Although I would prefer to use soft wrapping I end up using hard wrapping for one practical reason: all of my collaborators do the same. So, when I work on an article with someone it would be a big pain for me to soft wrap while the other person hard wraps. The second reason is that Emacs was until recently able to handle properly on hard wrapping. Emacs 23 which I currently use changes this but it will be a long time before everybody upgrades to 23 so I can sneak soft wrapped texts to them.
The way I actually use hard wrapping is to have auto-fill-mode turned on. Furthermore M-q is bound to LaTeX-fill-paragraph (in the AucTeX mode - but I don't remember if this is a standard binding or one of my bindings - I'm pretty sure it's the latter). Combining these two I manage to keep my TeX source more or less decently formatted.

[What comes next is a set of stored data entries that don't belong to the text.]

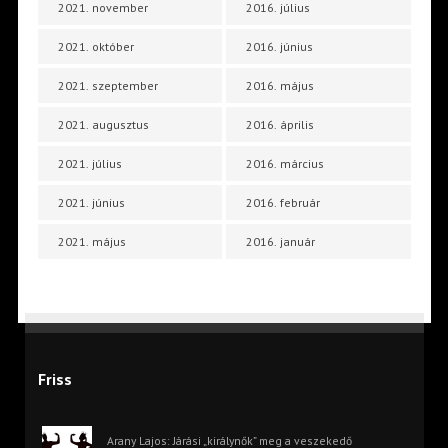
2021. november
2016. július
2021. október
2016. június
2021. szeptember
2016. május
2021. augusztus
2016. április
2021. július
2016. március
2021. június
2016. február
2021. május
2016. január
Friss
Arany Lajos: Járási „királynők” meg a veszekedő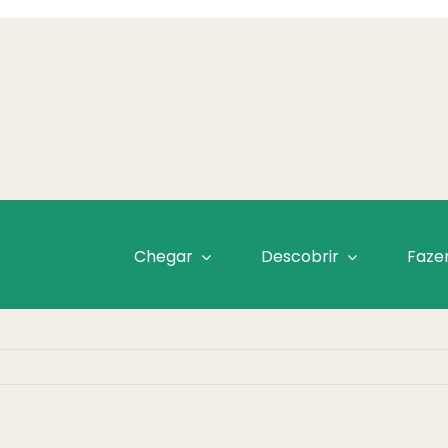
Chegar
Descobrir
Faze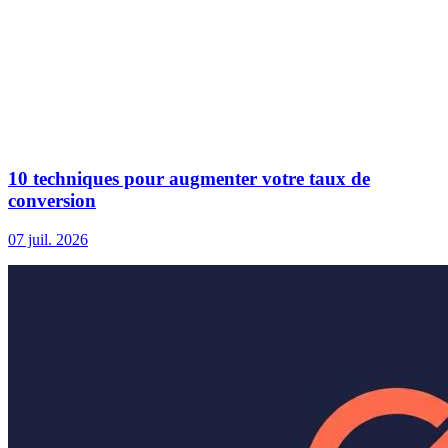
10 techniques pour augmenter votre taux de
conversion
07 juil. 2026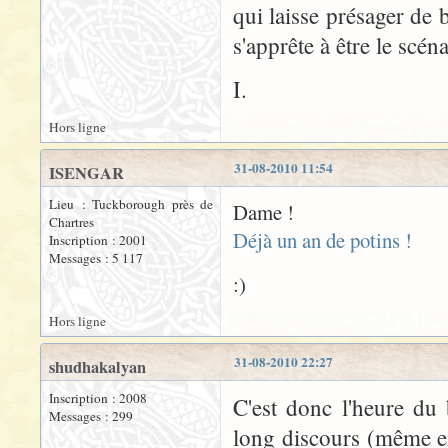
qui laisse présager de
s'apprête à être le scén
I.
Hors ligne
31-08-2010 11:54
ISENGAR
Lieu : Tuckborough près de
Dame !
Chartres
Déjà un an de potins !
Inscription : 2001
Messages : 5 117
:)
Hors ligne
31-08-2010 22:27
shudhakalyan
Inscription : 2008
C'est donc l'heure du
Messages : 299
long discours (même e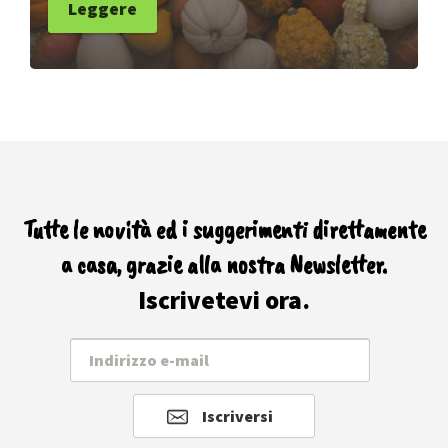
Leggere
Tutte le novità ed i suggerimenti direttamente
a casa, grazie alla nostra Newsletter.
Iscrivetevi ora.
Iscriversi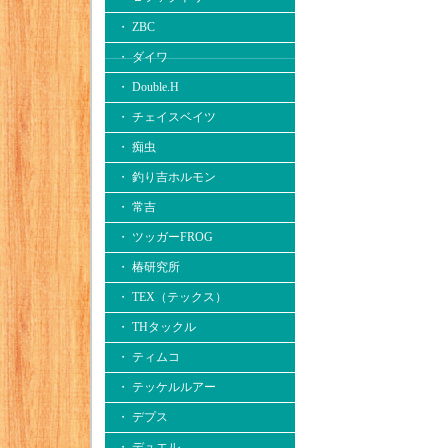
・ ZBC
・ ダイワ
・ Double.H
・ チェイスベイツ
・ 痴虫
・ 釣り吉ホルモン
・ 常吉
・ ツッガーFROG
・ 椿研究所
・ TEX（テックス）
・ THタックル
・ ティムコ
・ テッケルルアー
・ デプス
・ デュエル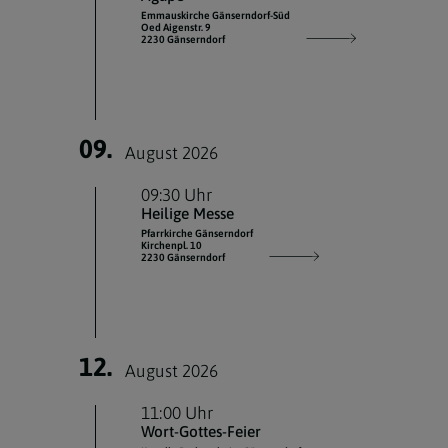
Emmauskirche Gänserndorf-Süd
Oed Aigenstr. 9
2230 Gänserndorf
09.
August 2026
09:30 Uhr
Heilige Messe
Pfarrkirche Gänserndorf
Kirchenpl. 10
2230 Gänserndorf
12.
August 2026
11:00 Uhr
Wort-Gottes-Feier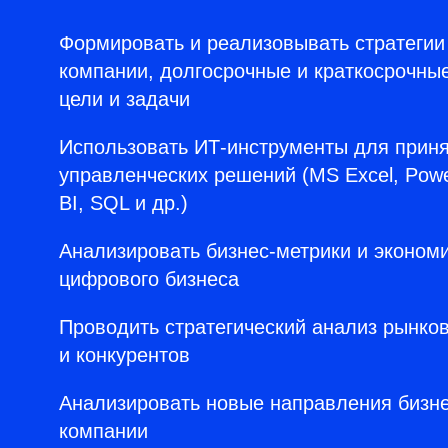
Формировать и реализовывать стратегии
компании, долгосрочные и краткосрочны
цели и задачи
Использовать ИТ-инструменты для прин
управленческих решений (MS Excel, Pow
BI, SQL и др.)
Анализировать бизнес-метрики и эконом
цифрового бизнеса
Проводить стратегический анализ рынко
и конкурентов
Анализировать новые направления бизн
компании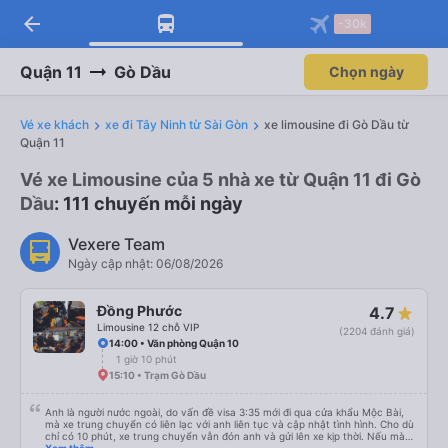
arrow_back
Tải app Vexere ngay!
Tải app Vexere
-30k
Mở app
Mở app
Nhận ưu đãi thành viên độc
-30k/ghế khi đặt vé máy bay qua
quyền
app
Quận 11
Gò Dầu
Chọn ngày
Vé xe khách
xe đi Tây Ninh từ Sài Gòn
xe limousine đi Gò Dầu từ
Quận 11
Vé xe Limousine của 5 nhà xe từ Quận 11 đi Gò
Dầu
: 111 chuyến mỗi ngày
Vexere Team
Ngày cập nhật: 06/08/2026
Đồng Phước
4.7
Limousine 12 chỗ VIP
(2204 đánh giá)
14:00 • Văn phòng Quận 10
1 giờ 10 phút
15:10 • Trạm Gò Dầu
Anh là người nước ngoài, do vấn đề visa 3:35 mới đi qua cửa khẩu Mộc Bài,
mà xe trung chuyển có liên lạc với anh liên tục và cập nhật tình hình. Cho dù
chỉ có 10 phút, xe trung chuyển vẫn đón anh và gửi lên xe kịp thời. Nếu mà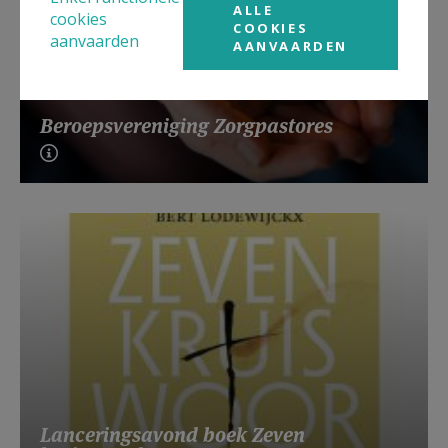
ALLE
cookies
COOKIES
aanvaarden
AANVAARDEN
Beroepsvereniging Zorgpastores
Lanceringsavond boek Zeven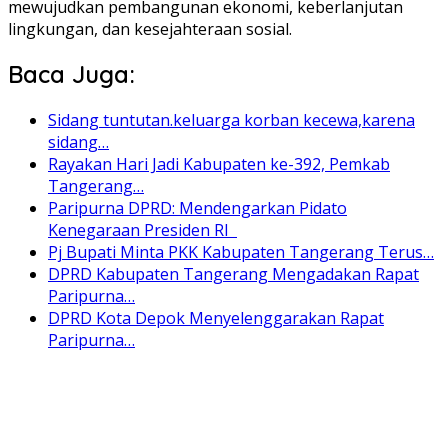
mewujudkan pembangunan ekonomi, keberlanjutan
lingkungan, dan kesejahteraan sosial.
Baca Juga:
Sidang tuntutan.keluarga korban kecewa,karena
sidang…
Rayakan Hari Jadi Kabupaten ke-392, Pemkab
Tangerang…
Paripurna DPRD: Mendengarkan Pidato
Kenegaraan Presiden RI
Pj Bupati Minta PKK Kabupaten Tangerang Terus…
DPRD Kabupaten Tangerang Mengadakan Rapat
Paripurna…
DPRD Kota Depok Menyelenggarakan Rapat
Paripurna…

By the way, I have heard the suggestion to always start a new sentence at the beginning of a line. In other words a period at the end of a sentence should be followed by a hard return. The benefit is that it works well with version control systems since changes to a sentence can remain localized. I think that this is in principle a nice idea but I have not managed to use it because of my obsessive-compulsive usage of M-q.
I use Kile under Linux with hard wrapping (called static word wrap in Kile) because apparently in my work environment everybody do like that. Soft wrapping makes much more sense to me, so if I could choose I would use that rather than hard wrapping.
I work in joe mostly. I from time to time press enter automatically, and if it doesn't look good I press auto-format (ctrl-k j).
Joe has autowrap modes, but I don't even bother.
I use Auctex with automatic line breaking switched off, and insert line breaks by hand. I avoid auto-formatting, since I want as few changes to where line breaks occur between edits to the document, which makes diffs less cluttered.
Using a smarter diff, one that doesn't care about tex-irrelevant whitespace, would be better, but that's the tool I use.
I like Will's suggestion of hard wrapping per sentence. I thought about it before, but I am fixed in my habits.